Der Kaiser hatte Mitleid mit dem fünften Prinzen und sorgte sich mehr um das Volk von Qingyan. Er hoffte, sein Reich würde groß und mächtig werden, damit er Dongfang Zhan beschützen könne.
Dongfang Heng legte seine persönlichen Animositäten beiseite und war der Ansicht, dass Dongfang Zhan unter allen Prinzen der geeignetste Kaiser sei. Dieser jedoch intrigierte gegen Chen Lixue und wollte sogar Dongfang Heng töten. Sollte er tatsächlich den Thron besteigen, wäre Dongfang Heng der Erste, der darunter leiden würde.
Als Kriegsgott der Azurblauen Flamme würde er nicht tatenlos zusehen, wie er abgeschlachtet wird, noch würde er tatenlos zusehen, wie Dongfang Zhan Kaiser wird.
„Was haltet ihr beiden für das Angemessenste für mich?“ Der Kaiser hatte Dongfang Zhan bewusst geschützt und deshalb Nangong Xiao mit der Untersuchung des Falls beauftragt. Würde dieser das Rätsel lösen, die Wahrheit ans Licht bringen und Dongfang Zhan bestrafen, widerspräche dies dem ursprünglichen Willen des Kaisers, und der Kaiser würde ihn gewiss nicht ungeschoren davonkommen lassen.
Wenn er jemanden fände, der die Schuld auf sich nähme und ungeschoren davonkäme, wäre das für Dongfang Zhan zu einfach.
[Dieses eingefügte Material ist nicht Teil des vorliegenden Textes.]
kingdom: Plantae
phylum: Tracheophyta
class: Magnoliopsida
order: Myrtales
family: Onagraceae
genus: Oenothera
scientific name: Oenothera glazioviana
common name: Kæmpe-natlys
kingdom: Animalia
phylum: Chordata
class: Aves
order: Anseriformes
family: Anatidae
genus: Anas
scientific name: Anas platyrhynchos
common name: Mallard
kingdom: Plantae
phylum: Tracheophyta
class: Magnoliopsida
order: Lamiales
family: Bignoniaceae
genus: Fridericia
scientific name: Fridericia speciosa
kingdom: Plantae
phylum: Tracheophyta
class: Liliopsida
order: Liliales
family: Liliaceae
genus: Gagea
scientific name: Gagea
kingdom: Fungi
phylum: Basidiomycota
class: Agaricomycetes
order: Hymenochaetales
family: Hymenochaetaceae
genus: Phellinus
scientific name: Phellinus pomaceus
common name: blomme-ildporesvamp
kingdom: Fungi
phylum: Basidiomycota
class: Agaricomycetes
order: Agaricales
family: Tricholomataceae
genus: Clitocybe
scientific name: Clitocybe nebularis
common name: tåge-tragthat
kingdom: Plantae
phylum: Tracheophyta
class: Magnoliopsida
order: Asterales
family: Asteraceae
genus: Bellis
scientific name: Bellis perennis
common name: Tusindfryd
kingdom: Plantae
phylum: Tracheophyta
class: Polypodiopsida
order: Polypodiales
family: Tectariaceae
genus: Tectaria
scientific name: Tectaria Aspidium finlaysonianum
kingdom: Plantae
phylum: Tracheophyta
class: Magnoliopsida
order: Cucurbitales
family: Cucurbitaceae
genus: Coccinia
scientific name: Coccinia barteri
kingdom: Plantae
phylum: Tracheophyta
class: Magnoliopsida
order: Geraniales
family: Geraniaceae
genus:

Dongfang Zhan ist skrupellos und gerissen, und dies ist die perfekte Gelegenheit, ihn zu Fall zu bringen.
„Lasst uns Zeit schinden und sagen, es gäbe nicht genügend Beweise und wir könnten den wahren Täter noch nicht finden.“ Der Tod des Fünften Prinzen wäre eine gute Gelegenheit, mit Dongfang Zhan abzurechnen, doch der Kaiser schützt ihn. Selbst wenn Dongfang Heng dem Kaiser stichhaltige Beweise vorlegt, wird dieser Gründe finden, sie alle zurückzuweisen.
Da der Kaiser eine mächtige Persönlichkeit ist, gestaltet sich der Umgang mit Dongfang Zhan so schwierig wie der Aufstieg in den Himmel. Um ihn zu bestrafen, muss der Kaiser zunächst seinen Schutz und sein Vertrauen verlieren. In den vergangenen zehn Jahren hat sich die Wertschätzung des Kaisers für Dongfang Zhan tief verwurzelt, und es ist keine leichte Aufgabe, diese zu erschüttern.